Правда, он уже прежде объявил, что он счастлив; конечно, в словах его было много восторженности; так я и принимаю многое из того, что он тогда высказал. Всего, без сомнения, не решусь, уважая этого человека, передать теперь на бумаге из того, что мы тогда переговорили; но несколько штрихов странной картины, которую я успел-таки от него выманить, я здесь приведу. Главное, меня всегда и всё время прежде мучили эти «вериги», и к желал их разъяснить — потому и настаивал. Несколько фантастических и чрезвычайно странных идей, им тогда высказанных, остались в моем сердце навеки.

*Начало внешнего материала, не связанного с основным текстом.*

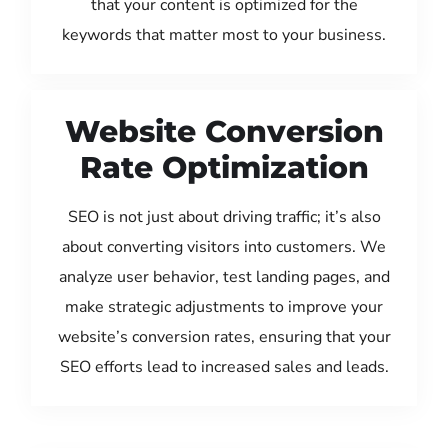
that your content is optimized for the
keywords that matter most to your business.
Website Conversion
Rate Optimization
SEO is not just about driving traffic; it’s also
about converting visitors into customers. We
analyze user behavior, test landing pages, and
make strategic adjustments to improve your
website’s conversion rates, ensuring that your
SEO efforts lead to increased sales and leads.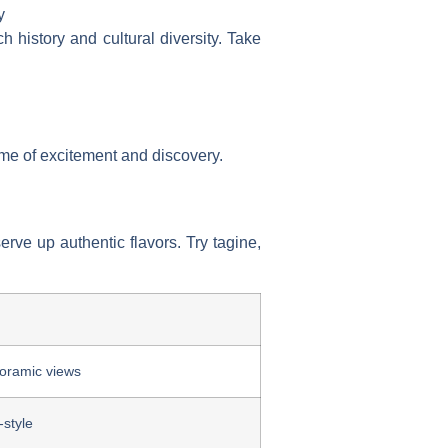
y
h history and cultural diversity. Take
 time of excitement and discovery.
rve up authentic flavors. Try tagine,
oramic views
-style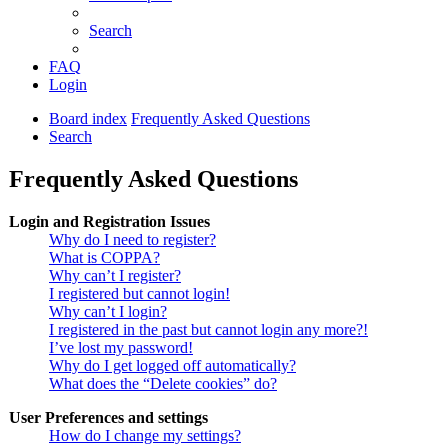
Search
FAQ
Login
Board index
Frequently Asked Questions
Search
Frequently Asked Questions
Login and Registration Issues
Why do I need to register?
What is COPPA?
Why can’t I register?
I registered but cannot login!
Why can’t I login?
I registered in the past but cannot login any more?!
I’ve lost my password!
Why do I get logged off automatically?
What does the “Delete cookies” do?
User Preferences and settings
How do I change my settings?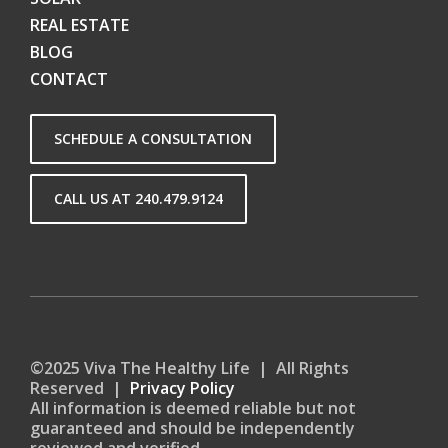
REAL ESTATE
BLOG
CONTACT
SCHEDULE A CONSULTATION
CALL US AT 240.479.9124
©2025 Viva The Healthy Life | All Rights
Reserved |
Privacy Policy
All information is deemed reliable but not
guaranteed and should be independently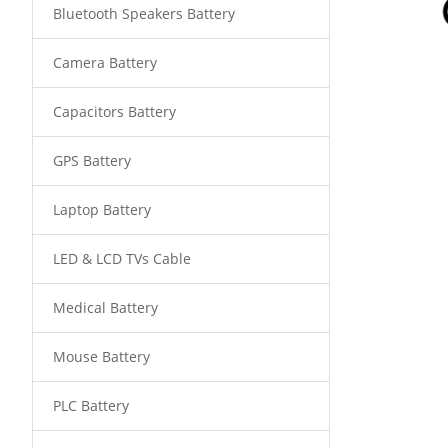
Bluetooth Speakers Battery
Camera Battery
Capacitors Battery
GPS Battery
Laptop Battery
LED & LCD TVs Cable
Medical Battery
Mouse Battery
PLC Battery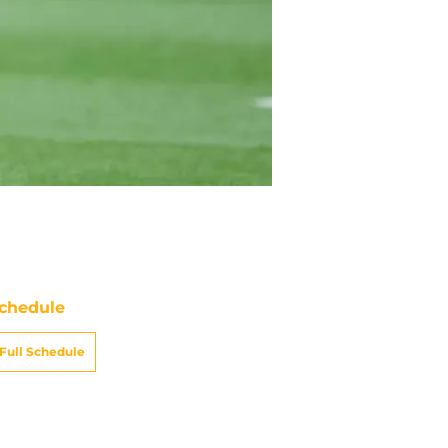
chedule
Full Schedule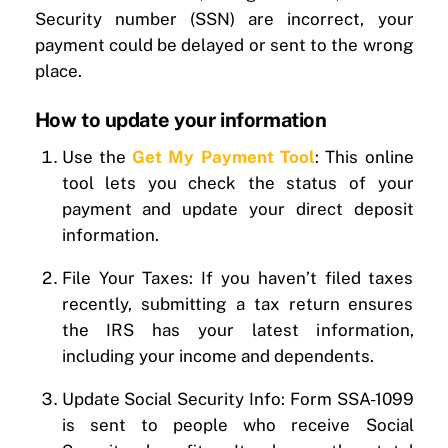
Security number (SSN) are incorrect, your
payment could be delayed or sent to the wrong
place.
How to update your information
Use the
Get My Payment Tool
: This online
tool lets you check the status of your
payment and update your direct deposit
information.
File Your Taxes: If you haven’t filed taxes
recently, submitting a tax return ensures
the IRS has your latest information,
including your income and dependents.
Update Social Security Info: Form SSA-1099
is sent to people who receive Social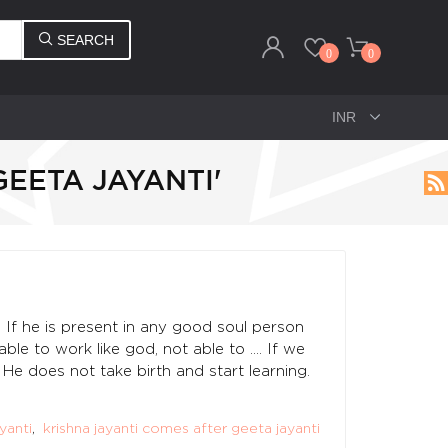
SEARCH
0
0
GEETA JAYANTI'
If he is present in any good soul person
le to work like god, not able to .... If we
He does not take birth and start learning.
ayanti
,
krishna jayanti comes after geeta jayanti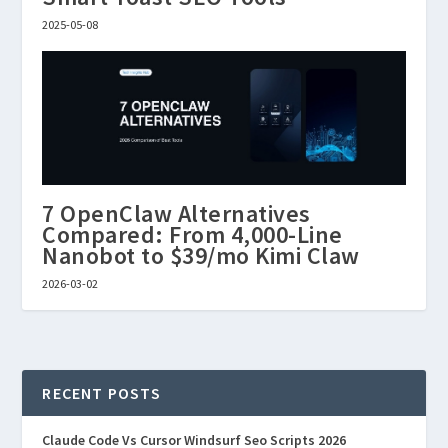
2025-05-08
7 OpenClaw Alternatives
Compared: From 4,000-Line
Nanobot to $39/mo Kimi Claw
2026-03-02
RECENT POSTS
Claude Code Vs Cursor Windsurf Seo Scripts 2026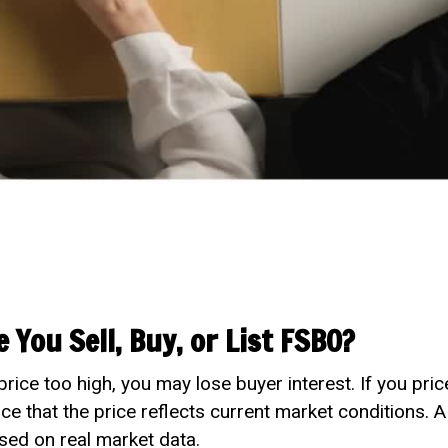
 You Sell, Buy, or List FSBO?
price too high, you may lose buyer interest. If you pr
nce that the price reflects current market conditions. 
sed on real market data.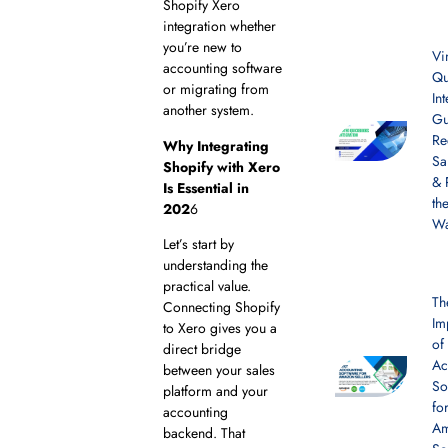
Shopify Xero
integration whether
you’re new to
Vi
accounting software
Qu
or migrating from
In
another system.
Gu
Re
Why Integrating
Sa
Shopify with Xero
& 
Is Essential in
th
202
6
W
Let’s start by
understanding the
practical value.
Th
Connecting Shopify
Im
to Xero gives you a
of
direct bridge
Ac
between your sales
So
platform and your
fo
accounting
A
backend. That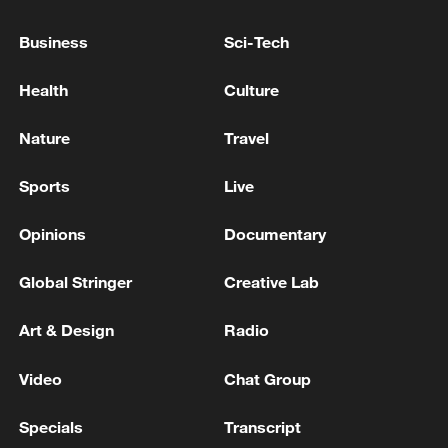
Business
Sci-Tech
Health
Culture
Nature
Travel
How Zhejiang turns 'Green Revival' into
Sports
Live
common prosperity
Opinions
Documentary
00:28, 10-Aug-2026
Global Stringer
Creative Lab
Art & Design
Radio
Video
Chat Group
Specials
Transcript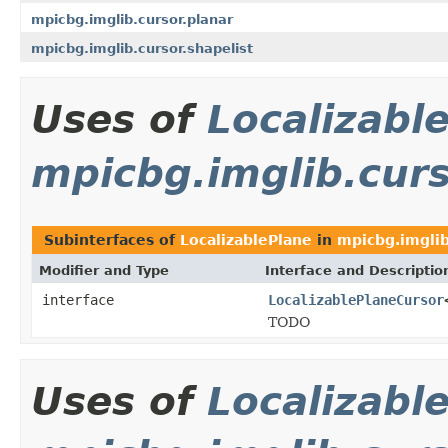
mpicbg.imglib.cursor.planar
mpicbg.imglib.cursor.shapelist
Uses of
Localizabl
mpicbg.imglib.cur
Subinterfaces of
LocalizablePlane
in
mpicbg.imglib
Modifier and Type
Interface and Descriptio
interface
LocalizablePlaneCursor
TODO
Uses of
Localizabl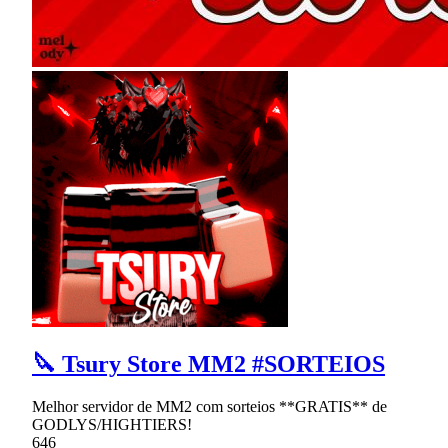
🔪 Tsury Store MM2 #SORTEIOS
Melhor servidor de MM2 com sorteios **GRATIS** de
GODLYS/HIGHTIERS!
646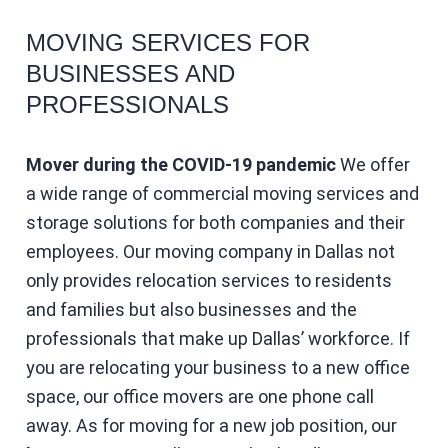
MOVING SERVICES FOR
BUSINESSES AND
PROFESSIONALS
Mover during the COVID-19 pandemic
We offer
a wide range of commercial moving services and
storage solutions for both companies and their
employees. Our moving company in Dallas not
only provides relocation services to residents
and families but also businesses and the
professionals that make up Dallas’ workforce. If
you are relocating your business to a new office
space, our office movers are one phone call
away. As for moving for a new job position, our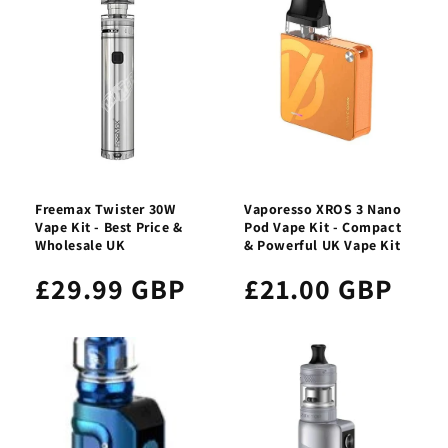
Freemax Twister 30W
Vaporesso XROS 3 Nano
Vape Kit - Best Price &
Pod Vape Kit - Compact
Wholesale UK
& Powerful UK Vape Kit
£29.99 GBP
£21.00 GBP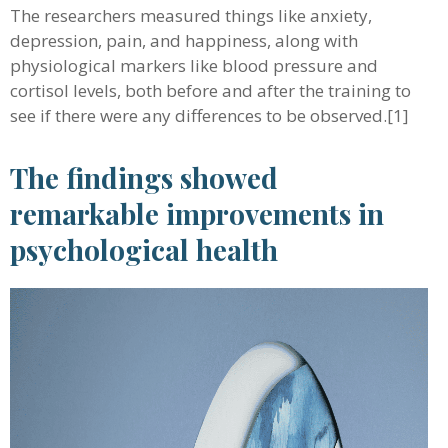
The researchers measured things like anxiety,
depression, pain, and happiness, along with
physiological markers like blood pressure and
cortisol levels, both before and after the training to
see if there were any differences to be observed.[1]
The findings showed
remarkable improvements in
psychological health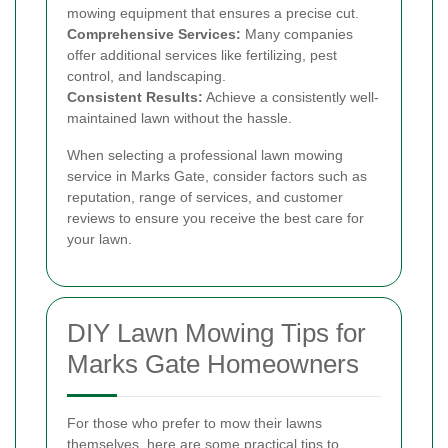
mowing equipment that ensures a precise cut.
Comprehensive Services:
Many companies
offer additional services like fertilizing, pest
control, and landscaping.
Consistent Results:
Achieve a consistently well-
maintained lawn without the hassle.
When selecting a professional lawn mowing
service in Marks Gate, consider factors such as
reputation, range of services, and customer
reviews to ensure you receive the best care for
your lawn.
DIY Lawn Mowing Tips for
Marks Gate Homeowners
For those who prefer to mow their lawns
themselves, here are some practical tips to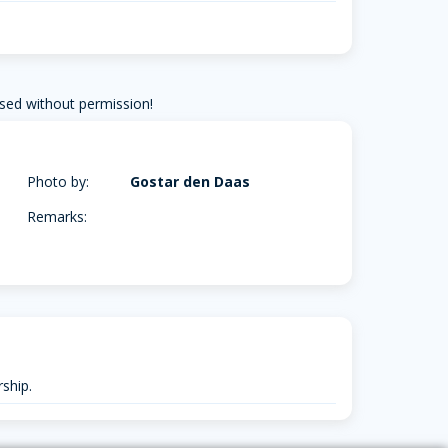
sed without permission!
Photo by:
Gostar den Daas
Remarks:
ship.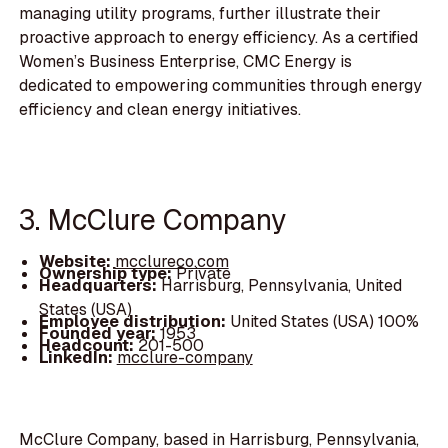
managing utility programs, further illustrate their
proactive approach to energy efficiency. As a certified
Women’s Business Enterprise, CMC Energy is
dedicated to empowering communities through energy
efficiency and clean energy initiatives.
3. McClure Company
Website:
mcclureco.com
Ownership type:
Private
Headquarters:
Harrisburg, Pennsylvania, United
States (USA)
Employee distribution:
United States (USA) 100%
Founded year:
1953
Headcount:
201-500
LinkedIn:
mcclure-company
McClure Company, based in Harrisburg, Pennsylvania,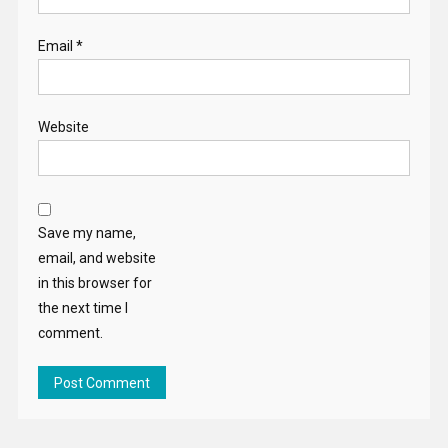
Email
*
Website
Save my name,
email, and website
in this browser for
the next time I
comment.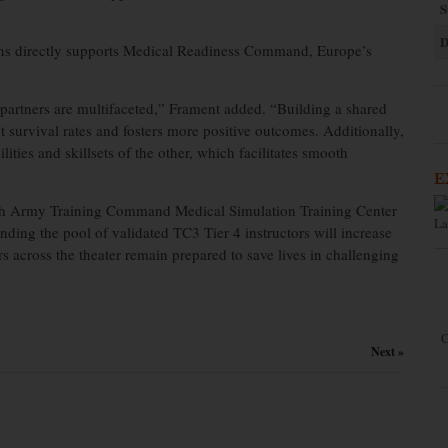
S
D
ions directly supports Medical Readiness Command, Europe’s
artners are multifaceted,” Frament added. “Building a shared
 survival rates and fosters more positive outcomes. Additionally,
lities and skillsets of the other, which facilitates smooth
E
th Army Training Command Medical Simulation Training Center
La
anding the pool of validated TC3 Tier 4 instructors will increase
s across the theater remain prepared to save lives in challenging
C
Next »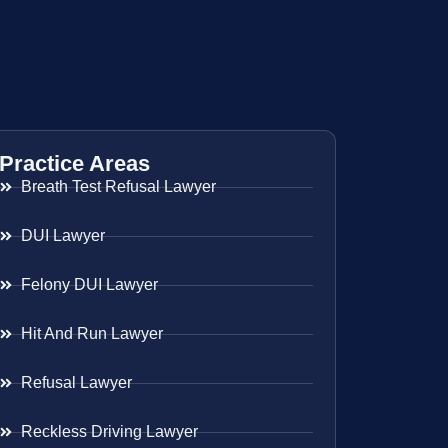
Practice Areas
Breath Test Refusal Lawyer
DUI Lawyer
Felony DUI Lawyer
Hit And Run Lawyer
Refusal Lawyer
Reckless Driving Lawyer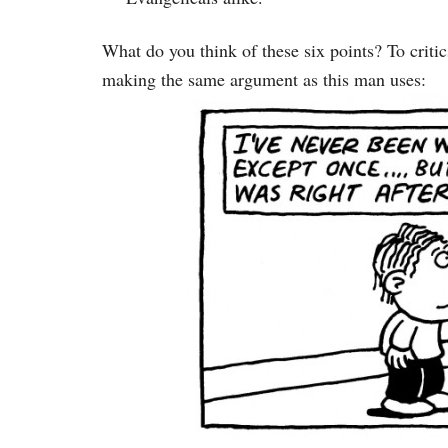
What do you think of these six points? To critics
making the same argument as this man uses: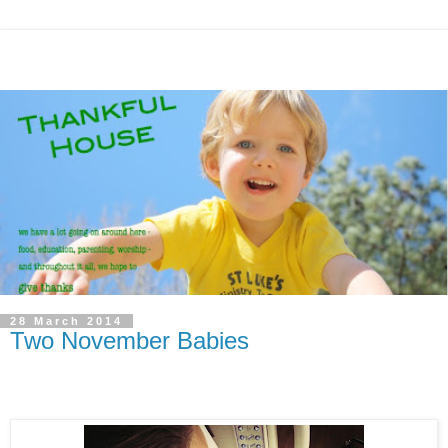
28 March 2014
Two November Babies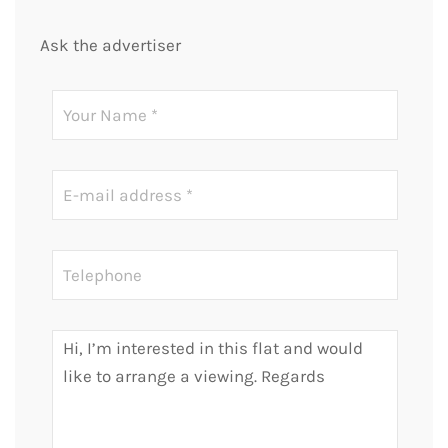
Ask the advertiser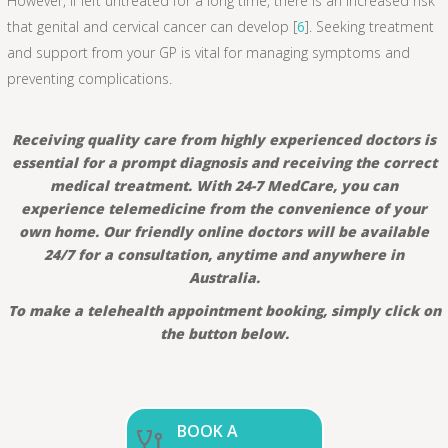
However, if left untreated for a long time, there is an increased risk
that genital and cervical cancer can develop [
6
]. Seeking treatment
and support from your GP is vital for managing symptoms and
preventing complications.
Receiving quality care from highly experienced doctors is
essential for a prompt diagnosis and receiving the correct
medical treatment. With 24-7 MedCare, you can
experience telemedicine from the convenience of your
own home. Our friendly online doctors will be available
24/7 for a consultation, anytime and anywhere in
Australia.
To make a telehealth appointment booking, simply click on
the button below.
BOOK A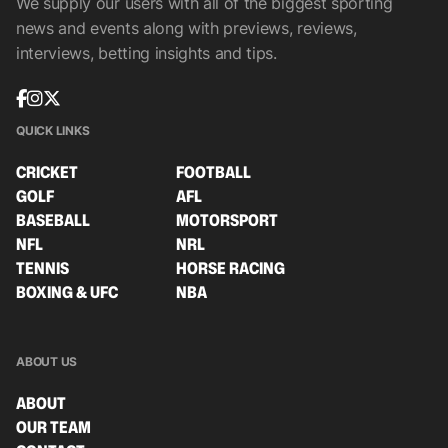
We supply our users with all of the biggest sporting
news and events along with previews, reviews,
interviews, betting insights and tips.
QUICK LINKS
CRICKET
FOOTBALL
GOLF
AFL
BASEBALL
MOTORSPORT
NFL
NRL
TENNIS
HORSE RACING
BOXING & UFC
NBA
ABOUT US
ABOUT
OUR TEAM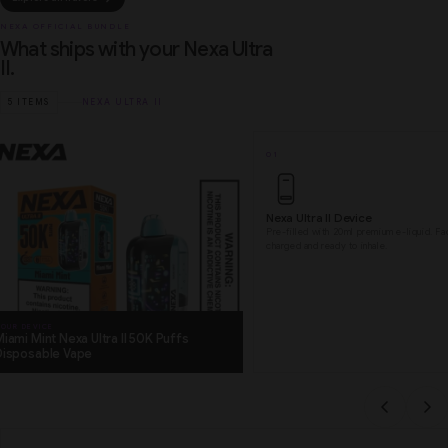
NEXA OFFICIAL BUNDLE
What ships with your Nexa Ultra
II.
5 ITEMS
NEXA ULTRA II
01
Nexa Ultra II Device
Pre-filled with 20ml premium e-liquid. Fa
charged and ready to inhale.
OUR DEVICE
iami Mint Nexa Ultra II 50K Puffs
Disposable Vape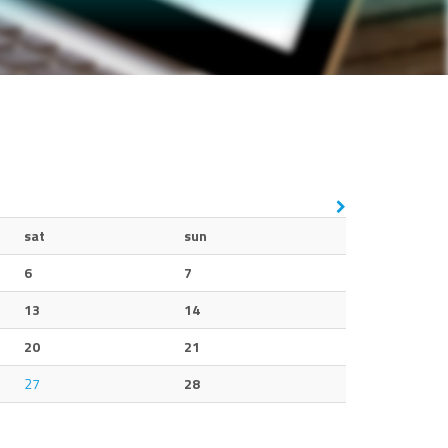
sat
sun
6
7
13
14
20
21
27
28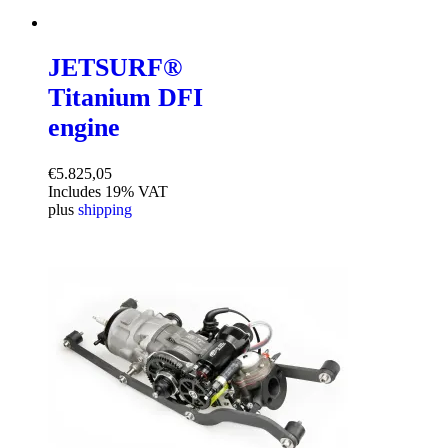
JETSURF®
Titanium DFI
engine
€
5.825,05
Includes 19% VAT
plus
shipping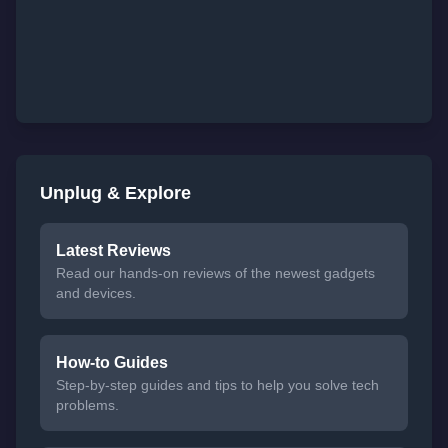
Unplug & Explore
Latest Reviews
Read our hands-on reviews of the newest gadgets
and devices.
How-to Guides
Step-by-step guides and tips to help you solve tech
problems.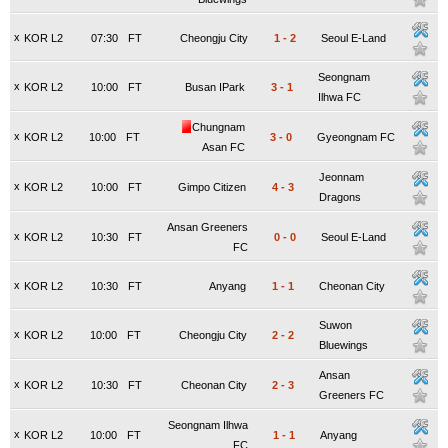
x
KOR L2
07:30
FT
Cheongju City
1
-
2
Seoul E-Land
Seongnam
x
KOR L2
10:00
FT
Busan IPark
3
-
1
Ilhwa FC
Chungnam
x
KOR L2
10:00
FT
3
-
0
Gyeongnam FC
Asan FC
Jeonnam
x
KOR L2
10:00
FT
Gimpo Citizen
4
-
3
Dragons
Ansan Greeners
x
KOR L2
10:30
FT
0
-
0
Seoul E-Land
FC
x
KOR L2
10:30
FT
Anyang
1
-
1
Cheonan City
Suwon
x
KOR L2
10:00
FT
Cheongju City
2
-
2
Bluewings
Ansan
x
KOR L2
10:30
FT
Cheonan City
2
-
3
Greeners FC
Seongnam Ilhwa
x
KOR L2
10:00
FT
1
-
1
Anyang
FC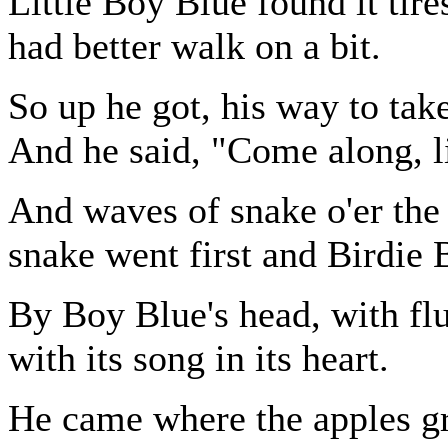
Little Boy Blue found it tir
had better walk on a bit.
So up he got, his way to take
And he said, "Come along, li
And waves of snake o'er the
snake went first and Birdie 
By Boy Blue's head, with fl
with its song in its heart.
He came where the apples g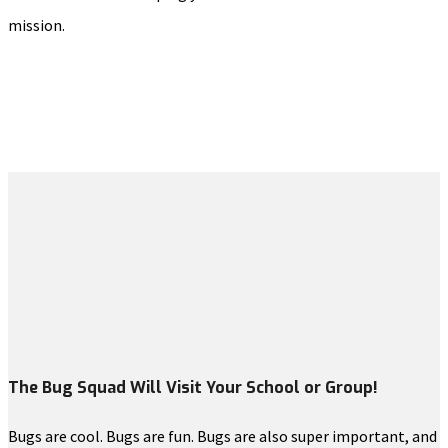
mission.
The Bug Squad Will Visit Your School or Group!
Bugs are cool. Bugs are fun. Bugs are also super important, and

— Я представляю себе, мой милый, — начал он с задумчивою улыбкою, — что бой уже кончился и борьба улеглась. После проклятий, комьев грязи и свистков настало затишье, и люди остались одни, как желали: великая прежняя идея оставила их; великий источник сил, до сих пор питавший и гревший их, отходил, как то величавое зовущее солнце в картине Клода Лоррена, но это был уже как бы последний день человечества. И люди вдруг поняли, что они остались совсем одни, и разом почувствовали великое сиротство. Милый мой мальчик, я никогда не мог вообразить себе людей неблагодарными и оглупевшими. Осиротевшие люди тотчас же стали бы прижиматься друг к другу теснее и любовнее; они схватились бы за руки, понимая, что теперь лишь они одни составляют всё друг для друга. Исчезла бы великая идея бессмертия, и приходилось бы заменить ее; и весь великий избыток прежней любви к тому, который и был бессмертие, обратился бы у всех на природу, на мир, на людей, на всякую былинку. Они возлюбили бы землю и жизнь неудержимо и в той мере, в какой постепенно сознавали бы свою преходимость и конечность, и уже особенною, уже не прежнею любовью. Они стали бы замечать и открыли бы в природе такие явления и тайны, каких и не предполагали прежде, ибо смотрели бы на природу новыми глазами, взглядом любовника на возлюбленную. Они просыпались бы и спешили бы целовать друг друга, торопясь любить, сознавая, что дни коротки, что это — всё, что у них остается. Они работали бы друг на друга, и каждый отдавал бы всем всё свое и тем одним был бы счастлив. Каждый ребенок знал бы и чувствовал, что всякий на земле — ему как отец и мать. «Пусть завтра последний день мой, — думал бы каждый, смотря на заходящее солнце, — но всё равно, я умру, но останутся все они, а после них дети их» — и эта мысль, что они останутся, всё так же любя и трепеща друг за друга, заменила бы мысль о загробной встрече. О, они торопились бы любить, чтоб затушить великую грусть в своих сердцах. Они были бы горды и смелы за себя, но сделались бы робкими друг за друга; каждый трепетал бы за жизнь и за счастие каждого. Они стали бы нежны друг к другу и не стыдились бы того, как теперь, и ласкали бы друг друга, как дети. Встречаясь, смотрели бы друг на друга глубоким и осмысленным взглядом, и во взглядах их была бы любовь и грусть…*
Милый мой, — прервал он вдруг с улыбкой, — всё это — фантазия, даже самая невероятная; но я слишком уж часто представлял ее себе, потому что всю жизнь мою не мог жить без этого и не думать об этом. Я не про веру мою говорю: вера моя невелика, я — деист*, философский деист, как вся наша тысяча, так я полагаю, но… но замечательно, что я всегда кончал картинку мою видением, как у Гейне, «Христа на Балтийском море».* Я не мог обойтись без него, не мог не вообразить его, наконец, посреди осиротевших людей. Он приходил к ним, простирал к ним руки и говорил: «Как могли вы забыть его?» И тут как бы пелена упадала со всех глаз и раздавался бы великий восторженный гимн нового и последнего воскресения…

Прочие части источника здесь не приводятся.